### DATASET EXCERPTS:
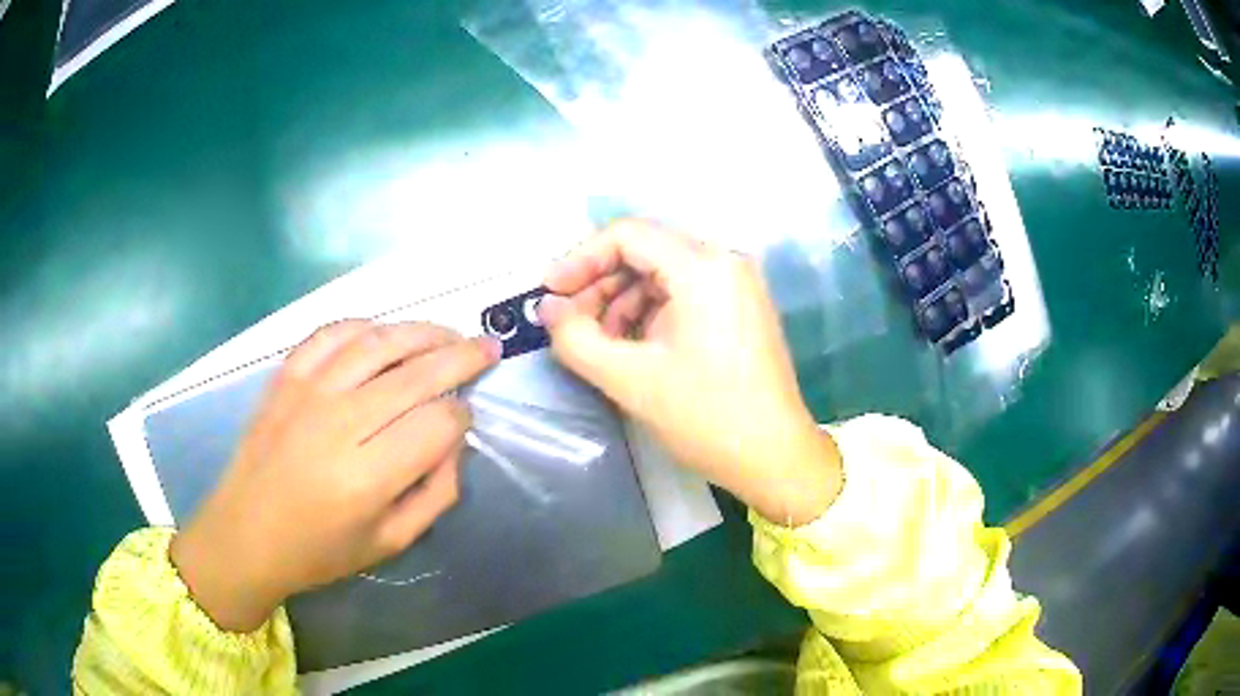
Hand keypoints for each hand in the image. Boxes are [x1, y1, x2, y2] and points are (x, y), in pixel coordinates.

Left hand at [170, 321, 499, 631]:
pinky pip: (333, 333)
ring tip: (449, 333)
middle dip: (461, 357)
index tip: (466, 421)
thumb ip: (435, 493)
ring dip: (422, 331)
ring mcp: (308, 391)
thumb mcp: (391, 542)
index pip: (437, 424)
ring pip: (379, 342)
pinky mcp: (286, 375)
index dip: (463, 417)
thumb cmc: (319, 551)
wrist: (245, 533)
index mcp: (367, 477)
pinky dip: (366, 326)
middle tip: (487, 348)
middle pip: (416, 373)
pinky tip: (386, 333)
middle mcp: (339, 423)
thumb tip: (455, 441)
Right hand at [538, 220, 841, 526]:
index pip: (627, 234)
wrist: (775, 458)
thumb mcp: (630, 379)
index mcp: (703, 266)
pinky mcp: (741, 308)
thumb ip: (576, 338)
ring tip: (597, 342)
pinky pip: (684, 293)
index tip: (549, 293)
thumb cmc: (706, 417)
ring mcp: (737, 285)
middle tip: (568, 322)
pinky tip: (631, 346)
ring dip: (622, 300)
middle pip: (645, 250)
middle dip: (599, 282)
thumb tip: (548, 309)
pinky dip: (650, 312)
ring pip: (662, 272)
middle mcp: (725, 261)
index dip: (579, 258)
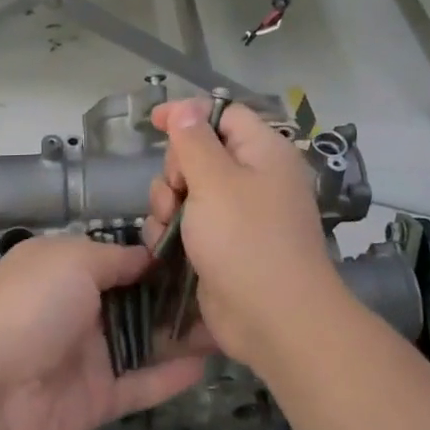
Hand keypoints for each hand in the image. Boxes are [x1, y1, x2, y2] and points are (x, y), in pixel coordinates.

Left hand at [0, 235, 205, 429]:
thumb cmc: (31, 306)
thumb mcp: (72, 260)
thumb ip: (115, 258)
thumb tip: (148, 255)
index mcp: (64, 269)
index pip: (116, 259)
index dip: (153, 257)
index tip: (197, 253)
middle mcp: (77, 309)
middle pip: (134, 301)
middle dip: (174, 297)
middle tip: (222, 292)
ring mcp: (87, 356)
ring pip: (143, 342)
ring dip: (180, 335)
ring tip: (225, 325)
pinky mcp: (97, 399)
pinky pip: (140, 383)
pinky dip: (170, 375)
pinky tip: (207, 363)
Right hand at [142, 99, 346, 368]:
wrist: (275, 320)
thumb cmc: (246, 240)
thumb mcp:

### PROBLEM STATEMENT:
Every line above that holds the word "hand" needs to be copied.

### RESULT OF THIS EXERCISE:
Hand keypoints for each hand in the image. Boxes are [x1, y1, x2, y2] and points are (x, y), in pixel coordinates.
Left hand at [170, 321, 499, 631]:
Right hand at [538, 220, 841, 526]:
Hand keypoints for each hand in the image. Boxes are [x1, y1, x2, y2] and points are (x, y), in pixel coordinates.
Left hand at [0, 235, 205, 429]:
Right hand at [142, 99, 346, 368]:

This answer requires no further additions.